My wife is reading William Dalrymple’s Nine Lives http://tinyurl.com/2bf2moq which explains that Sufism is under attack today from the very same brand of Islamic extremists we are fighting in Afghanistan. Dalrymple links the new center to the Sufi issues in this recent Op-Ed, http://tinyurl.com/2bybkpw. Shouldn’t students know that Islam does not = extremism? The best part of the Islamic Center controversy is that it can push us to learn about Islam. For the teacher and the school willing to wade into these waters, the Islamic Center controversy, just as school begins and we near the anniversary of 9-11, is a perfect subject for current events, for American History, and for World History. If you know of any teachers who want to engage in these issues I can find resources to help them.

Comments

  1. Shirley Budhos says:

    On another note, Moslems from many nations have lived in this country for a long time, and before beginning a discussion on the question of a new community center and mosque being built, I’d recommend making certain that the school group is familiar with those among us. So far, Moslems in the US have been quiet and invisible, and to group them together with terrorists is irresponsible. I’d actually prefer a discussion to begin with offering constructive information about the Koran and the people, and then moving on to our current event.

    Americans, on the whole, know little about this religion, and its practices vary among nations and groups; for many years, it was considered a most inclusive religion, often more inclusive than Judaism and Christianity and attracted African-Americans because it was not racist.It is a religion of varied practices and people. The Taliban are violent extemists and are not representative of everyone who is a Muslim.

  2. Roselle says:

    The mosque is not the question. the location IS problematic. But the largest issue is the political beliefs of the Imam of that group. He personally holds the US culpable for the 9/11 terrorism.
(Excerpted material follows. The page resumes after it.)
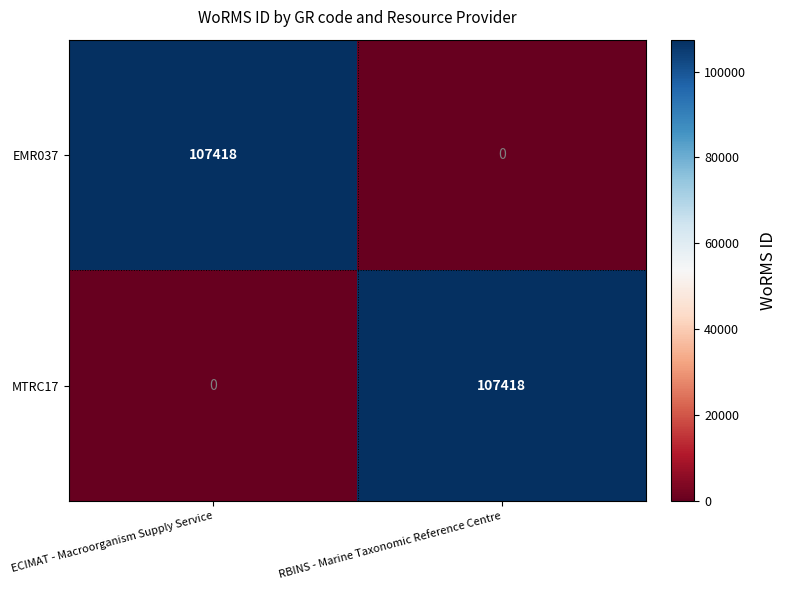

Reading left to right, extract all data points from this chart.

EMR037: ECIMAT - Macroorganism Supply Service=107418	RBINS - Marine Taxonomic Reference Centre=0
MTRC17: ECIMAT - Macroorganism Supply Service=0	RBINS - Marine Taxonomic Reference Centre=107418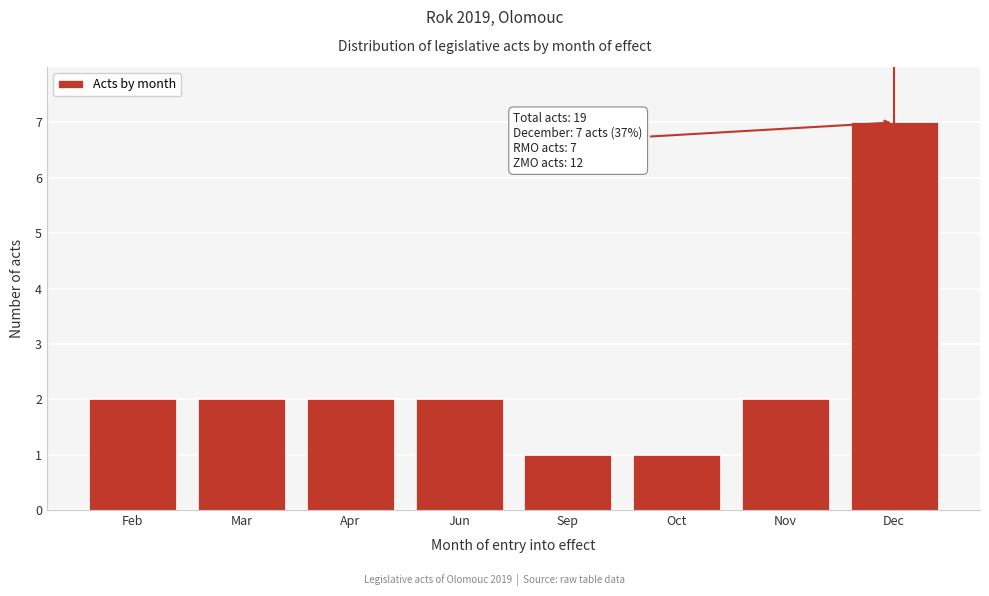

Reading right to left, list all the values displayed in this chart.

Dec=7	Nov=2	Oct=1	Sep=1	Jun=2	Apr=2	Mar=2	Feb=2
    We have a need to respect everyone’s religious beliefs but we have the right not to shoot ourselves in the foot.

  3. Marc Aronson says:

    Roselle: You are right to bring up the matter of the Imam’s comments on the 60 Minutes broadcast the September of the attacks, however I believe your characterization of the Imam’s comments is hasty. See this piece, http://news.yahoo.com/s/huffpost/685071 While he did set the attacks in the context of US policies, and in that sense focused more on our actions than I would have, he did not hold the US culpable — rather he said you need to see the attacks in a larger context. If you look at, for example, Steve Coll’s Ghost Wars (a very highly respected book, not from any fringe POV) you see how deeply we were involved in supporting the groups that later attacked us — and what set of policy decisions we made to support extreme Islam as an anti-communist bulwark, even if it was a form of Islam totally at odds with American democracy. Your characterization is also wrong because you set his remarks in the present tense (“he holds”) and you warn of “shooting ourselves in the foot” — as if he were anti-American. But as a glance at his biography shows that he was employed by the FBI, by the government after 911 during the Iraq War, to work for us. Our government, at war, did not see him as an enemy, did not believe his remarks showed him aiming at us, did not believe him to be at odds with our values. If the Freedom Tower is really about Freedom — about 1776 — it is about the right to think and speak — as Thomas Paine did in Common Sense, to befriend your nation by being a critic. That is what the imam was doing in that broadcast. Again it is not the tack I would have taken, but his words were in the American tradition, not anti-American.